The click of heels on hardwood announced Taylor’s mother’s arrival. She glided in like a cobra, wrapped in expensive silk, perfume overwhelming the air around her. “Still bitter after all these years, Mia?” Her smile was all teeth. “Still can’t accept that your father chose us?”
“Chose you?” I turned to face her, this woman who’d helped tear my family apart. Her perfectly arranged ash–blonde hair, her calculated elegance, everything about her a study in careful manipulation. “Or did you and your precious daughter scheme and manipulate until he had no choice?”
She moved closer, her perfume suffocating. “Your mother knew what she was getting into.” Each word precise, chosen to wound. “She tried to hold onto a man who never loved her.

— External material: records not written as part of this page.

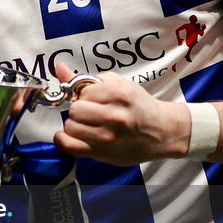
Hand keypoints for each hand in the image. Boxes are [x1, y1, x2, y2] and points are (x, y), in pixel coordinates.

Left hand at [52, 63, 189, 165]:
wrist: (162, 132)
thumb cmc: (139, 107)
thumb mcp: (119, 85)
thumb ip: (88, 79)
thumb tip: (60, 68)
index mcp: (119, 94)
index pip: (81, 92)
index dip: (83, 95)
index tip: (90, 100)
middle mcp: (114, 116)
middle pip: (75, 110)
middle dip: (79, 110)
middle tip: (89, 113)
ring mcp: (108, 137)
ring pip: (70, 127)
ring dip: (75, 125)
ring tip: (87, 124)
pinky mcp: (103, 153)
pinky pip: (70, 147)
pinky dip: (64, 140)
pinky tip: (70, 135)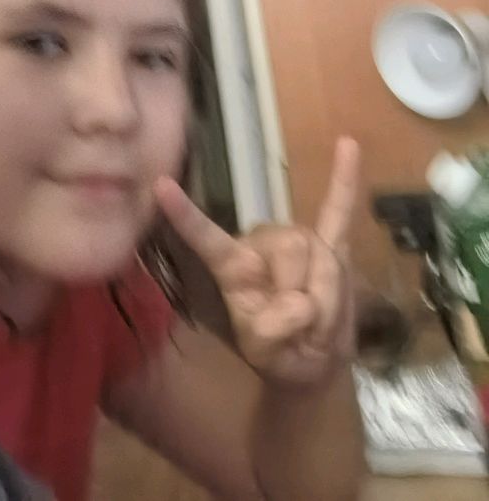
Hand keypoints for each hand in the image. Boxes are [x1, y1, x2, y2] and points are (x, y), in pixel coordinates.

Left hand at [154, 137, 358, 387]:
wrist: (313, 365)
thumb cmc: (281, 353)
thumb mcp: (270, 353)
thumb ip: (277, 328)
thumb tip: (300, 304)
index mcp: (235, 265)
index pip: (206, 236)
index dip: (185, 216)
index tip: (160, 185)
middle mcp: (262, 242)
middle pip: (291, 252)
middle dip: (304, 300)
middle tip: (302, 329)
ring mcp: (299, 241)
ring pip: (322, 257)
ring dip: (329, 299)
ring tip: (318, 321)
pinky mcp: (333, 244)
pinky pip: (340, 209)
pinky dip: (345, 178)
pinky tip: (348, 143)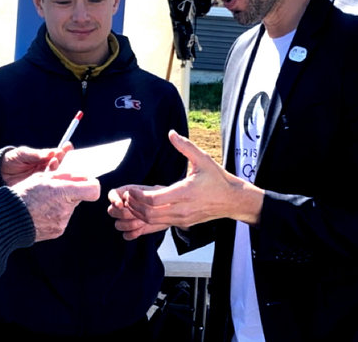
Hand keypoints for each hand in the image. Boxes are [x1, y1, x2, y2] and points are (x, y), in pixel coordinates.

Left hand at [0, 144, 70, 185]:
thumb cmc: (11, 160)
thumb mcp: (22, 154)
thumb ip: (36, 154)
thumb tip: (51, 152)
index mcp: (45, 158)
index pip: (58, 154)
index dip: (64, 150)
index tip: (67, 146)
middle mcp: (47, 169)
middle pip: (61, 165)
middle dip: (64, 160)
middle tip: (61, 155)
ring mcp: (44, 180)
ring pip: (56, 176)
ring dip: (57, 170)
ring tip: (54, 164)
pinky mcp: (40, 190)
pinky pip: (49, 188)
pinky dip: (52, 185)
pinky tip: (53, 181)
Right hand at [12, 171, 99, 241]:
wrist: (8, 219)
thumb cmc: (23, 194)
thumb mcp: (42, 177)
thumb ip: (64, 175)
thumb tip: (81, 176)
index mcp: (64, 192)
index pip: (93, 190)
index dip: (91, 184)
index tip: (84, 182)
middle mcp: (66, 209)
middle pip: (79, 198)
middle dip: (70, 192)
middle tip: (53, 190)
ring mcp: (62, 222)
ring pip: (69, 208)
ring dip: (60, 203)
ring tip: (42, 202)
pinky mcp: (58, 231)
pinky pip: (61, 219)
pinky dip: (54, 214)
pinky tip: (41, 212)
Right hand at [108, 186, 169, 239]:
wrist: (170, 208)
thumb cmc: (162, 196)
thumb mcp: (155, 191)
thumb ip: (142, 193)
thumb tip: (131, 193)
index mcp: (126, 192)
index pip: (112, 194)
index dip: (113, 200)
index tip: (121, 204)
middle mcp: (124, 206)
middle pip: (112, 211)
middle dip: (123, 214)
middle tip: (137, 214)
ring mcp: (127, 219)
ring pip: (118, 224)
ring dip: (129, 224)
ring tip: (142, 221)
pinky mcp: (133, 230)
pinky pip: (126, 235)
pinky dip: (133, 234)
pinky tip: (141, 229)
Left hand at [114, 131, 263, 228]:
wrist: (232, 200)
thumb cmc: (217, 179)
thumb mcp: (203, 159)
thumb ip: (185, 146)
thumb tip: (171, 133)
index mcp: (185, 193)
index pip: (155, 200)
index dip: (138, 196)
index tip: (130, 189)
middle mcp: (182, 209)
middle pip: (150, 213)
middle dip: (134, 206)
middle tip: (126, 196)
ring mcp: (182, 219)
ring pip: (153, 222)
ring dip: (138, 214)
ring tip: (130, 203)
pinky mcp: (182, 224)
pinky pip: (160, 225)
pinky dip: (147, 220)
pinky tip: (140, 211)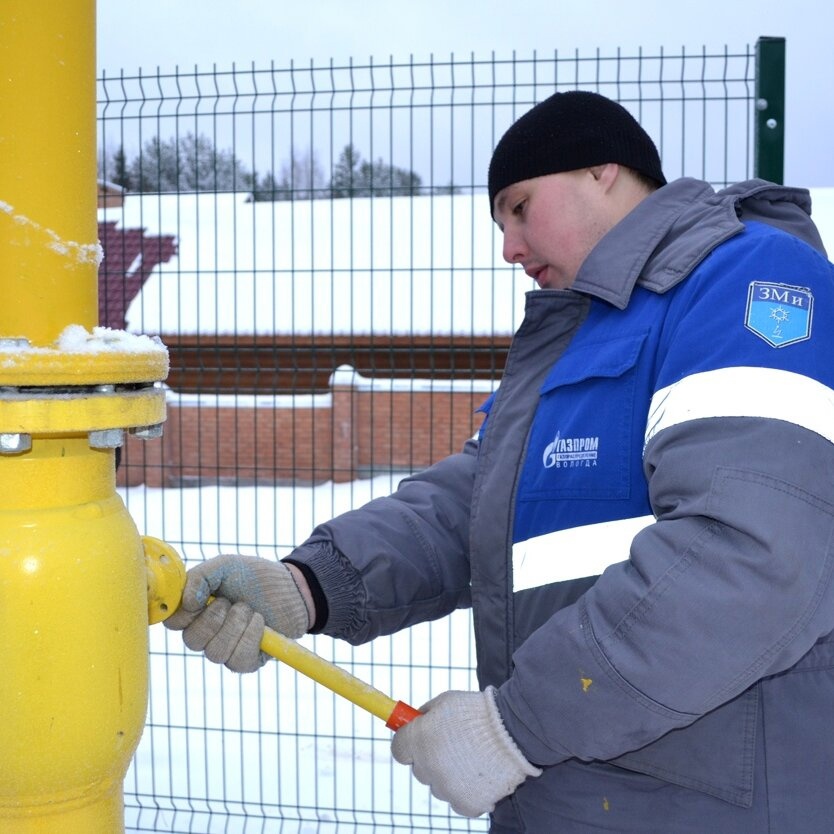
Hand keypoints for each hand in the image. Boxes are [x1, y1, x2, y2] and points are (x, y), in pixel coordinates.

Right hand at [164, 554, 312, 672]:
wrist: (291, 588)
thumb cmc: (255, 576)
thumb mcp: (225, 565)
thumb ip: (200, 576)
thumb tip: (186, 602)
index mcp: (196, 611)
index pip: (173, 622)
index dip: (184, 613)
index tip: (201, 599)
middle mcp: (206, 634)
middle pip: (192, 641)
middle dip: (215, 617)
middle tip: (232, 601)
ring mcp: (226, 649)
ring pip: (215, 653)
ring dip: (236, 625)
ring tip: (249, 609)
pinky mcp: (246, 661)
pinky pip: (238, 660)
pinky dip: (251, 636)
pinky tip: (260, 622)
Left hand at [391, 687, 540, 816]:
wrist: (513, 730)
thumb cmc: (478, 712)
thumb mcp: (445, 702)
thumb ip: (425, 715)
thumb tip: (413, 722)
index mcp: (419, 740)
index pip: (399, 750)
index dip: (409, 744)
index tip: (418, 740)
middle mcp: (428, 767)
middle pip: (419, 769)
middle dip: (430, 758)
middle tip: (452, 746)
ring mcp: (446, 789)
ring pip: (439, 786)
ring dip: (449, 775)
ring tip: (473, 757)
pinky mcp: (465, 804)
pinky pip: (458, 800)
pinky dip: (467, 790)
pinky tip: (480, 772)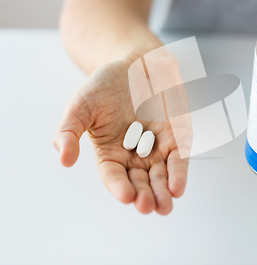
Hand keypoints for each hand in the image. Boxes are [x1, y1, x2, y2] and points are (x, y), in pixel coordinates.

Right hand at [53, 53, 188, 214]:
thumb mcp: (81, 105)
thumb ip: (70, 131)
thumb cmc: (106, 85)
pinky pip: (179, 157)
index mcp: (110, 153)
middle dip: (145, 195)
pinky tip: (177, 187)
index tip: (127, 197)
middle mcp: (134, 155)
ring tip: (164, 206)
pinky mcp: (177, 136)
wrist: (136, 62)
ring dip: (163, 191)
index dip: (120, 187)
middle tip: (147, 207)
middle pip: (140, 181)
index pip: (115, 176)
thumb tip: (64, 160)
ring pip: (161, 175)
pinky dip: (179, 172)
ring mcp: (157, 146)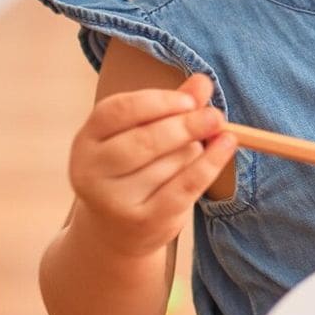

And now look at her – lying in that hospital bed, tubes keeping her alive.” A cruel smile curved her painted lips. “Maybe it’s karma. Maybe this is what happens to women who don’t know their place.”
The sound of my palm connecting with her face cracked through the room like a gunshot. The perfect oval of her face snapped sideways, a red mark blooming on her cheek.
“Don’t you dare.” My voice shook with fury, with years of suppressed rage. “Don’t you dare speak about my mother.”
“You little-” Dad’s hand raised, face contorted with a fury I remembered from childhood nightmares.
I braced myself for the blow, for the familiar pain of his disappointment made physical. But it never came.
A different hand caught his wrist. A voice I knew better than my own cut through the tension like a blade of ice. “Touch her,” Kyle said softly, dangerously, “and I will destroy everything you have.”